Lay out the stretch of items from the line containing "order: Asparagales" through the line containing "scientific name: Lithobates warszewitschii" as a two-column CSV with the headers rank and taxon, one row per item. Put each value in its own quoted field, with any line breaks turned into spaces.
-------- Given records
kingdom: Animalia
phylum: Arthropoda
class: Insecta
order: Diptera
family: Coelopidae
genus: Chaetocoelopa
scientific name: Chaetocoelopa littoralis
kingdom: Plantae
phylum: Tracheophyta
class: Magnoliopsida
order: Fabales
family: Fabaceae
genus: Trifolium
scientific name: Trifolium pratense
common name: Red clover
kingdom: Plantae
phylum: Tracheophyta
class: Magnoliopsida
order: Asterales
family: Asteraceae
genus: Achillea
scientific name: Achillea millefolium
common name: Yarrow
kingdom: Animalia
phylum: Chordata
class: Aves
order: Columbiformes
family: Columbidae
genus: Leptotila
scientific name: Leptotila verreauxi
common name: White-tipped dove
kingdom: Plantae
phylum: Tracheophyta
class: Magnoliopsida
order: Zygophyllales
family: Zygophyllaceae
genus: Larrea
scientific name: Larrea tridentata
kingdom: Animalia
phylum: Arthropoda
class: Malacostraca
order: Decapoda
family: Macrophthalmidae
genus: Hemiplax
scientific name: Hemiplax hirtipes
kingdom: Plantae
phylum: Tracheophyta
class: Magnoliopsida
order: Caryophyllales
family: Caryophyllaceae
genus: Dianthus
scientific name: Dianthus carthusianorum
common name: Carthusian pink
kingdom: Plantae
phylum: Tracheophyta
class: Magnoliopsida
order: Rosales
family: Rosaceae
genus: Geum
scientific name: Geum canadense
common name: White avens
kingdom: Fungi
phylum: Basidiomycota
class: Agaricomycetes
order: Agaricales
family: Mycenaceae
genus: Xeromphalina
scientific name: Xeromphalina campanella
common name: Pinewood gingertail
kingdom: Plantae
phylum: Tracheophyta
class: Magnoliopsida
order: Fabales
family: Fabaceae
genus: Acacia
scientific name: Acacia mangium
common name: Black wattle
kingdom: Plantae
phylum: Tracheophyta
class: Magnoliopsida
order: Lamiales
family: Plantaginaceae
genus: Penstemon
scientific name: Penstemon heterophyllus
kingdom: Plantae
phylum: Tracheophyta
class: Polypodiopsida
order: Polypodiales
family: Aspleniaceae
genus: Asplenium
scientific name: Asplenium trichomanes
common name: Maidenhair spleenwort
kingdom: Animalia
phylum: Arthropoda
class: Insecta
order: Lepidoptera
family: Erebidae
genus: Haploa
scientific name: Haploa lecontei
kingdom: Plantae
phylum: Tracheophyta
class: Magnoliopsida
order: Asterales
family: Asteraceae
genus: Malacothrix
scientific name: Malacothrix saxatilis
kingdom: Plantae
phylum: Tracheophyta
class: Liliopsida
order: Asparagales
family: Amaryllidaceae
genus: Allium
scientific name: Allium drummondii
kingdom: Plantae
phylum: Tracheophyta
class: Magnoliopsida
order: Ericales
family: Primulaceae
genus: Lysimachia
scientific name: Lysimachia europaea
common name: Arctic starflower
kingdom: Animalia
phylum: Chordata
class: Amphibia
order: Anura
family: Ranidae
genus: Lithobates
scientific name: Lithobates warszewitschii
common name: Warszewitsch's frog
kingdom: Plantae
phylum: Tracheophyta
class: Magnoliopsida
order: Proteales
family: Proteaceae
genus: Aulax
----------------
** Output for this task **
rank,taxon
"order:","Asparagales"
"family:","Amaryllidaceae"
"genus:","Allium"
"scientific name:","Allium drummondii"
"kingdom:","Plantae"
"phylum:","Tracheophyta"
"class:","Magnoliopsida"
"order:","Ericales"
"family:","Primulaceae"
"genus:","Lysimachia"
"scientific name:","Lysimachia europaea"
"common name:","Arctic starflower"
"kingdom:","Animalia"
"phylum:","Chordata"
"class:","Amphibia"
"order:","Anura"
"family:","Ranidae"
"genus:","Lithobates"
"scientific name:","Lithobates warszewitschii"